I am now celebrating my second year of being a breast cancer survivor. I did go through reconstructive surgery: they put in tissue expanders to be used to stretch my skin to prepare my chest wall for implants. After I healed from the mastectomy surgery, I had saline pumped into the tissue expanders about every two weeks till I got to the breast size i wanted. The ones that tried to kill me were pretty small, so now I’m a B cup. I don’t really know for sure, though, because I don’t wear a bra – one of the benefits of breast implants. I had the implants put in last February, a little over a year after my mastectomy. The implant surgery was in and out in the same day and no big deal. I recovered in about 2 weeks.

I now have a clean bill of health and live on the Chesapeake Bay in Annapolis, MD, two miles from the area where I spent childhood summers. I go kayaking and paddle boarding when the water is calm in the mornings, walk on the beach at least three times a day and seek peace in my life. Looking back on the past two years, I know that my breast cancer was a gift from God. He took me on a faith walk to change my life.
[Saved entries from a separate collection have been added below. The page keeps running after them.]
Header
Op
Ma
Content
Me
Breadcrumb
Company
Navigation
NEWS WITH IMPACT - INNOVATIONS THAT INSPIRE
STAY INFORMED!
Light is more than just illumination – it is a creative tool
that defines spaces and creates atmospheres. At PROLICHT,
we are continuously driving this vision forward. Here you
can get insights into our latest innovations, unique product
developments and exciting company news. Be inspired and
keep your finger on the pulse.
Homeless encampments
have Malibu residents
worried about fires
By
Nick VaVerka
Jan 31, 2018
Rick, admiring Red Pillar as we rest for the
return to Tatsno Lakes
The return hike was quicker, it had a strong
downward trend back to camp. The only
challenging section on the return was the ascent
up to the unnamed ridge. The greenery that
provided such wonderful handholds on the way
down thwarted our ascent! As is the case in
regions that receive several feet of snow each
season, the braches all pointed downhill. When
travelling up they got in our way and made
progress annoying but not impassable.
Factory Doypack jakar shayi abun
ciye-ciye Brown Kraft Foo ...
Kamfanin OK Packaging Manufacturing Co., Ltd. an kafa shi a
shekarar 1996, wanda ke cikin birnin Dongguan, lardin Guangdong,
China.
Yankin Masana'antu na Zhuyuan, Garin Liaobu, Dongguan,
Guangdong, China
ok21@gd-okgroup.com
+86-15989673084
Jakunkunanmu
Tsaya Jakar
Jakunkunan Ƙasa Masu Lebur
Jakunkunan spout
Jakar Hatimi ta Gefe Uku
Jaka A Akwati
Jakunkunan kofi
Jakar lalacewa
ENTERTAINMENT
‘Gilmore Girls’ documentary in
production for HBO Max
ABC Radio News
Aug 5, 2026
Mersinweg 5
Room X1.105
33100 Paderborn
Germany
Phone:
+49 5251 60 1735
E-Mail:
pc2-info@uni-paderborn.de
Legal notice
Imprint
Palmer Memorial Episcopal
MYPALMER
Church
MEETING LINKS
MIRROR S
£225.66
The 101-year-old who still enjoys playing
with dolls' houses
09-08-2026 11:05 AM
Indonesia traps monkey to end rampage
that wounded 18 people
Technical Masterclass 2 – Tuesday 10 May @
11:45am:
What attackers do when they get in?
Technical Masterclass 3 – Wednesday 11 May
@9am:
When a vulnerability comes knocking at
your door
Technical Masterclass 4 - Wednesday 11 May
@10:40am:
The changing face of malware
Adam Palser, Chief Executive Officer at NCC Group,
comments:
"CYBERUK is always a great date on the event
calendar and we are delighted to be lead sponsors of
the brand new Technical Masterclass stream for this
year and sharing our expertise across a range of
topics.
He showed me the people I am supposed to be around and blessed me with a new life based on truth, faith, peace and love.

How About You?

So if you are a multi-tasking, miracle-working, rule-the-world woman who always puts others first, remember what the flight attendant says just before the plane takes off: “Put the oxygen mask on yourself first, before helping others.” Don’t be afraid to put yourself first, get your annual check-ups, do breast exams regularly, remove the stress-causing negative forces from your life, bask in your blessings, know that God has you and seek peace.